──────── Records supplied

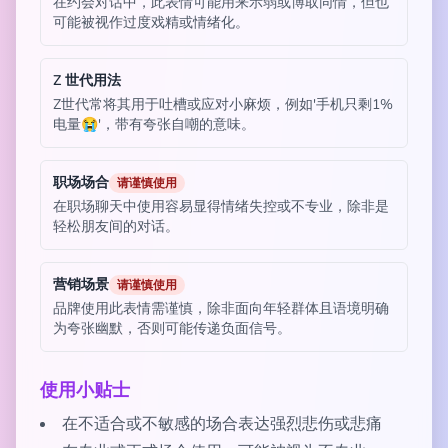
在约会对话中，此表情可能用来示弱或博取同情，但也
可能被视作过度戏精或情绪化。
Z 世代用法
Z世代常将其用于吐槽或应对小麻烦，例如'手机只剩1%
电量😭'，带有夸张自嘲的意味。
职场场合
请谨慎使用
在职场聊天中使用容易显得情绪失控或不专业，除非是
轻松朋友间的对话。
营销场景
请谨慎使用
品牌使用此表情需谨慎，除非面向年轻群体且语境明确
为夸张幽默，否则可能传递负面信号。
使用小贴士
在不适合或不敏感的场合表达强烈悲伤或悲痛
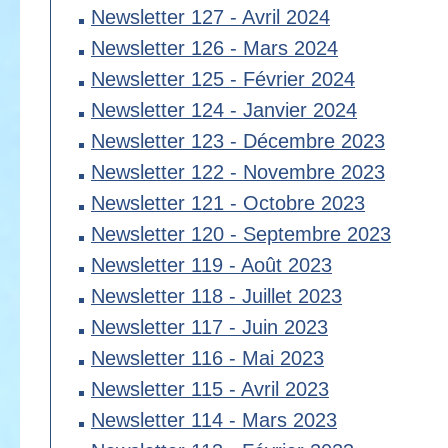
Newsletter 127 - Avril 2024
Newsletter 126 - Mars 2024
Newsletter 125 - Février 2024
Newsletter 124 - Janvier 2024
Newsletter 123 - Décembre 2023
Newsletter 122 - Novembre 2023
Newsletter 121 - Octobre 2023
Newsletter 120 - Septembre 2023
Newsletter 119 - Août 2023
Newsletter 118 - Juillet 2023
Newsletter 117 - Juin 2023
Newsletter 116 - Mai 2023
Newsletter 115 - Avril 2023
Newsletter 114 - Mars 2023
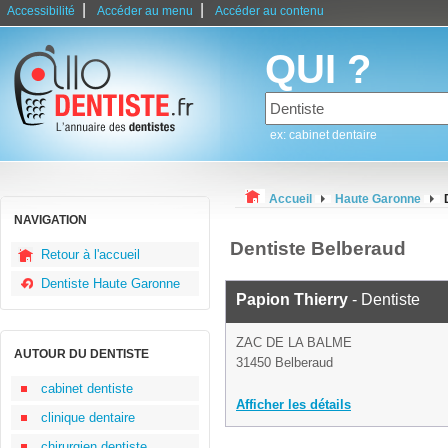
|
|
Accessibilité
Accéder au menu
Accéder au contenu
QUI ?
ex: cabinet dentaire
Accueil
Haute Garonne
NAVIGATION
Dentiste Belberaud
Retour à l'accueil
Dentiste Haute Garonne
Papion Thierry
- Dentiste
ZAC DE LA BALME
AUTOUR DU DENTISTE
31450 Belberaud
cabinet dentiste
Afficher les détails
clinique dentaire
chirurgien dentiste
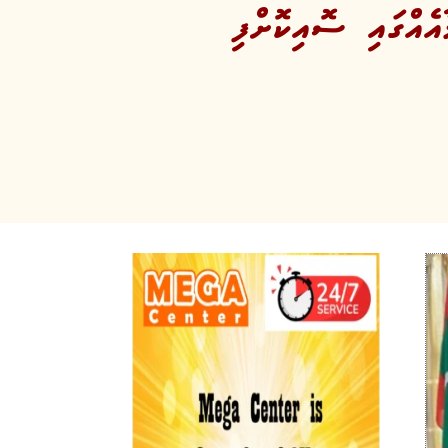
އެއްގައި ސޮއިކޮށްފި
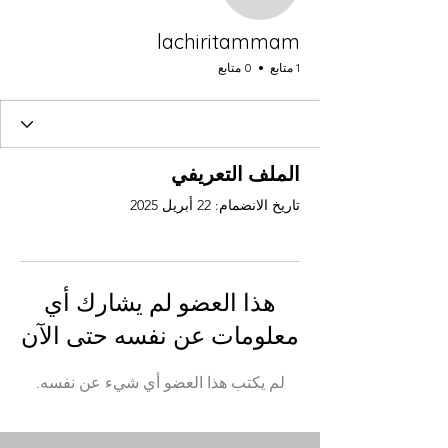
lachiritammam
1 متابع
0 متابع
الملف التعريفي
تاريخ الانضمام: 22 أبريل 2025
هذا العضو لم يشارك أي
معلومات عن نفسه حتى الآن
لم يكتب هذا العضو أي شيء عن نفسه.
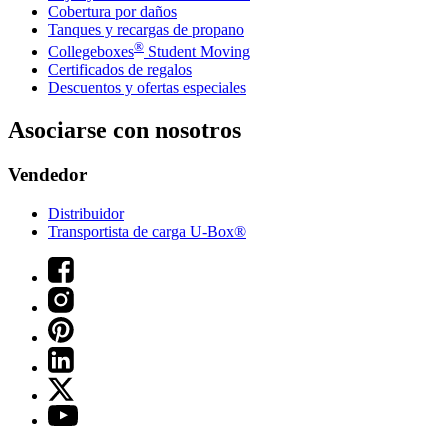
Cobertura por daños
Tanques y recargas de propano
®
Collegeboxes
Student Moving
Certificados de regalos
Descuentos y ofertas especiales
Asociarse con nosotros
Vendedor
Distribuidor
Transportista de carga U-Box®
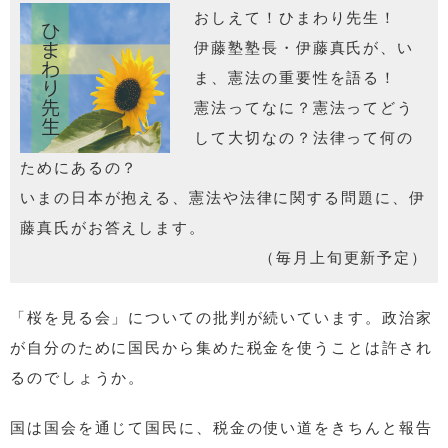
おしえて！ひまわり先生！
伊藤塾塾長・伊藤真氏が、い
ま、憲法の重要性を語る！
憲法ってなに？憲法ってどう
して大切なの？法律って何の
ためにあるの？
いまの日本が抱える、憲法や法律に関する問題に、伊
藤真氏がお答えします。
（毎月上旬更新予定）
「桜を見る会」についての批判が続いています。政治家
が自分のために国民から集めた税金を使うことは許され
るのでしょうか。
国は国会を通じて国民に、税金の使い道をきちんと報告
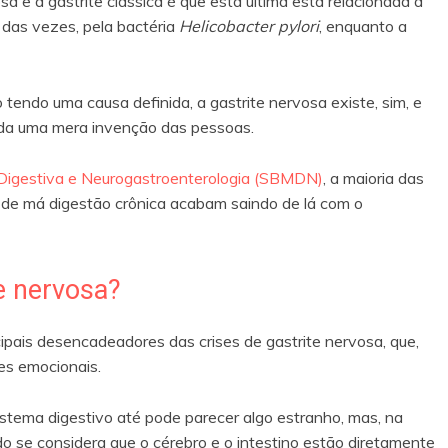
osa e a gastrite clássica é que esta última está relacionada a
das vezes, pela bactéria
Helicobacter pylori
, enquanto a
endo uma causa definida, a gastrite nervosa existe, sim, e
ada uma mera invenção das pessoas.
e Digestiva e Neurogastroenterologia (SBMDN)
, a maioria das
de má digestão crônica acabam saindo de lá com o
te nervosa?
ipais desencadeadores das crises de gastrite nervosa, que,
res emocionais.
tema digestivo até pode parecer algo estranho, mas, na
o se considera que o cérebro e o intestino estão diretamente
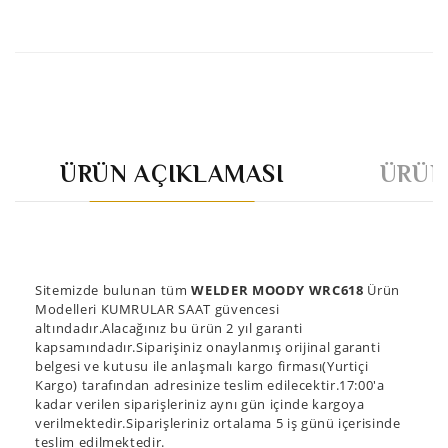
ÜRÜN AÇIKLAMASI
ÜRÜN
Sitemizde bulunan tüm
WELDER MOODY WRC618
Ürün
Modelleri KUMRULAR SAAT güvencesi
altındadır.Alacağınız bu ürün 2 yıl garanti
kapsamındadır.Siparişiniz onaylanmış orijinal garanti
belgesi ve kutusu ile anlaşmalı kargo firması(Yurtiçi
Kargo) tarafından adresinize teslim edilecektir.17:00'a
kadar verilen siparişleriniz aynı gün içinde kargoya
verilmektedir.Siparişleriniz ortalama 5 iş günü içerisinde
teslim edilmektedir.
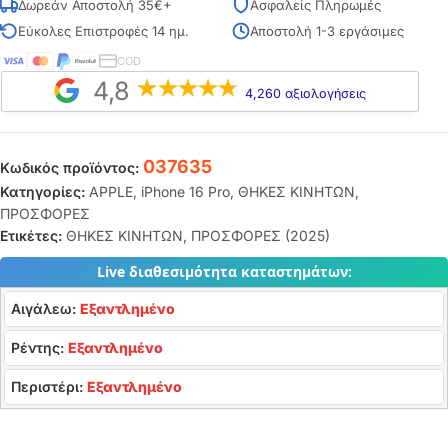
Δωρεάν Αποστολή 35€+
Ασφαλείς Πληρωμές
Εύκολες Επιστροφές 14 ημ.
Αποστολή 1-3 εργάσιμες
COD
4,8
4,260 αξιολογήσεις
037635
Κωδικός προϊόντος:
Κατηγορίες:
APPLE
,
iPhone 16 Pro
,
ΘΗΚΕΣ ΚΙΝΗΤΩΝ
,
ΠΡΟΣΦΟΡΕΣ
Ετικέτες:
ΘΗΚΕΣ ΚΙΝΗΤΩΝ
,
ΠΡΟΣΦΟΡΕΣ (2025)
Live διαθεσιμότητα καταστημάτων:
Αιγάλεω:
Εξαντλημένο
Ρέντης:
Εξαντλημένο
Περιστέρι:
Εξαντλημένο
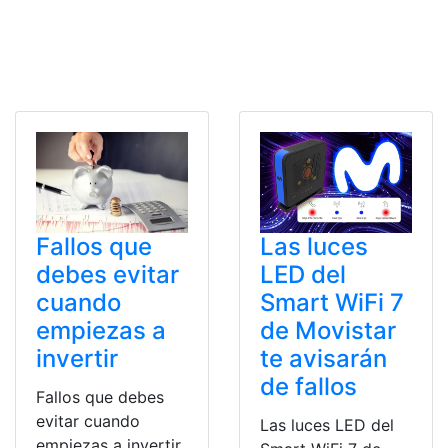
Fallos que
Las luces
debes evitar
LED del
cuando
Smart WiFi 7
empiezas a
de Movistar
invertir
te avisarán
de fallos
Fallos que debes
evitar cuando
Las luces LED del
empiezas a invertir.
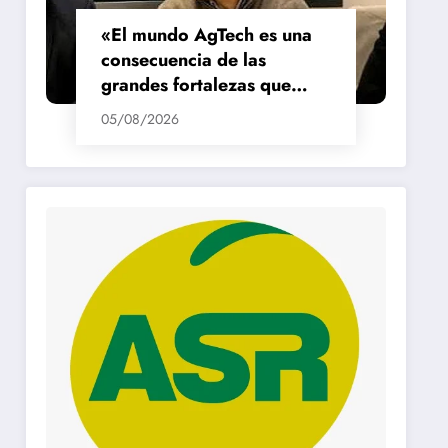
«El mundo AgTech es una
consecuencia de las
grandes fortalezas que
tenemos en la región»
05/08/2026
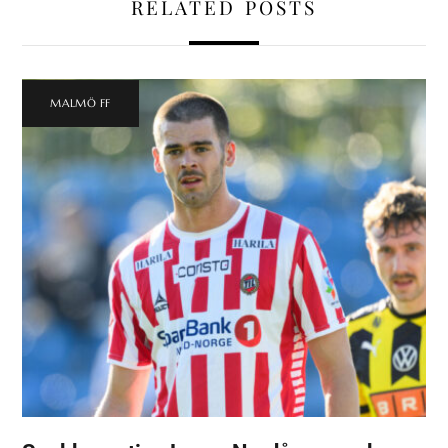
RELATED POSTS
MALMÖ FF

────────────────

◆ Work order: The records above are to be restated exactly, with all pictures omitted.

◆ Answer for this exercise:
在约会对话中，此表情可能用来示弱或博取同情，但也
可能被视作过度戏精或情绪化。
Z 世代用法
Z世代常将其用于吐槽或应对小麻烦，例如'手机只剩1%
电量😭'，带有夸张自嘲的意味。
职场场合
请谨慎使用
在职场聊天中使用容易显得情绪失控或不专业，除非是
轻松朋友间的对话。
营销场景
请谨慎使用
品牌使用此表情需谨慎，除非面向年轻群体且语境明确
为夸张幽默，否则可能传递负面信号。
使用小贴士
在不适合或不敏感的场合表达强烈悲伤或悲痛
Newsletter 127 - Avril 2024
Newsletter 126 - Mars 2024
Newsletter 125 - Février 2024
Newsletter 124 - Janvier 2024
Newsletter 123 - Décembre 2023
Newsletter 122 - Novembre 2023
Newsletter 121 - Octobre 2023
Newsletter 120 - Septembre 2023
Newsletter 119 - Août 2023
Newsletter 118 - Juillet 2023
Newsletter 117 - Juin 2023
Newsletter 116 - Mai 2023
Newsletter 115 - Avril 2023
Newsletter 114 - Mars 2023
|
|
Accessibilité
Accéder au menu
Accéder au contenu
QUI ?
ex: cabinet dentaire
Accueil
Haute Garonne
NAVIGATION
Dentiste Belberaud
Retour à l'accueil
Dentiste Haute Garonne
Papion Thierry
- Dentiste
ZAC DE LA BALME
AUTOUR DU DENTISTE
31450 Belberaud
cabinet dentiste
Afficher les détails
clinique dentaire
chirurgien dentiste
އެއްގައި ސޮއިކޮށްފި
lachiritammam
1 متابع
0 متابع
الملف التعريفي
تاريخ الانضمام: 22 أبريل 2025
هذا العضو لم يشارك أي
معلومات عن نفسه حتى الآن
لم يكتب هذا العضو أي شيء عن نفسه.
Cobertura por daños
Tanques y recargas de propano
®
Collegeboxes
Student Moving
Certificados de regalos
Descuentos y ofertas especiales
Asociarse con nosotros
Vendedor
Distribuidor
Transportista de carga U-Box®
おしえて！ひまわり先生！
伊藤塾塾長・伊藤真氏が、い
ま、憲法の重要性を語る！
憲法ってなに？憲法ってどう
して大切なの？法律って何の
ためにあるの？
いまの日本が抱える、憲法や法律に関する問題に、伊
藤真氏がお答えします。
（毎月上旬更新予定）
「桜を見る会」についての批判が続いています。政治家
が自分のために国民から集めた税金を使うことは許され
るのでしょうか。
国は国会を通じて国民に、税金の使い道をきちんと報告
osa e a gastrite clássica é que esta última está relacionada a
das vezes, pela bactéria
Helicobacter pylori
, enquanto a
endo uma causa definida, a gastrite nervosa existe, sim, e
ada uma mera invenção das pessoas.
e Digestiva e Neurogastroenterologia (SBMDN)
, a maioria das
de má digestão crônica acabam saindo de lá com o
te nervosa?
ipais desencadeadores das crises de gastrite nervosa, que,
res emocionais.
tema digestivo até pode parecer algo estranho, mas, na
o se considera que o cérebro e o intestino estão diretamente
ÜRÜN AÇIKLAMASI
ÜRÜN
Sitemizde bulunan tüm
WELDER MOODY WRC618
Ürün
Modelleri KUMRULAR SAAT güvencesi
altındadır.Alacağınız bu ürün 2 yıl garanti
kapsamındadır.Siparişiniz onaylanmış orijinal garanti
belgesi ve kutusu ile anlaşmalı kargo firması(Yurtiçi
Kargo) tarafından adresinize teslim edilecektir.17:00'a
kadar verilen siparişleriniz aynı gün içinde kargoya
verilmektedir.Siparişleriniz ortalama 5 iş günü içerisinde
teslim edilmektedir.
Δωρεάν Αποστολή 35€+
Ασφαλείς Πληρωμές
Εύκολες Επιστροφές 14 ημ.
Αποστολή 1-3 εργάσιμες
COD
4,8
4,260 αξιολογήσεις
037635
Κωδικός προϊόντος:
Κατηγορίες:
APPLE
,
iPhone 16 Pro
,
ΘΗΚΕΣ ΚΙΝΗΤΩΝ
,
ΠΡΟΣΦΟΡΕΣ
Ετικέτες:
ΘΗΚΕΣ ΚΙΝΗΤΩΝ
,
ΠΡΟΣΦΟΡΕΣ (2025)
Live διαθεσιμότητα καταστημάτων:
Αιγάλεω:
Εξαντλημένο
Ρέντης:
Εξαντλημένο
Περιστέρι:
Εξαντλημένο
Fallos que
Las luces
debes evitar
LED del
cuando
Smart WiFi 7
empiezas a
de Movistar
invertir
te avisarán
de fallos
Fallos que debes
evitar cuando
Las luces LED del
empiezas a invertir.
«El mundo AgTech es una
consecuencia de las
grandes fortalezas que
tenemos en la región»
05/08/2026
RELATED POSTS
MALMÖ FF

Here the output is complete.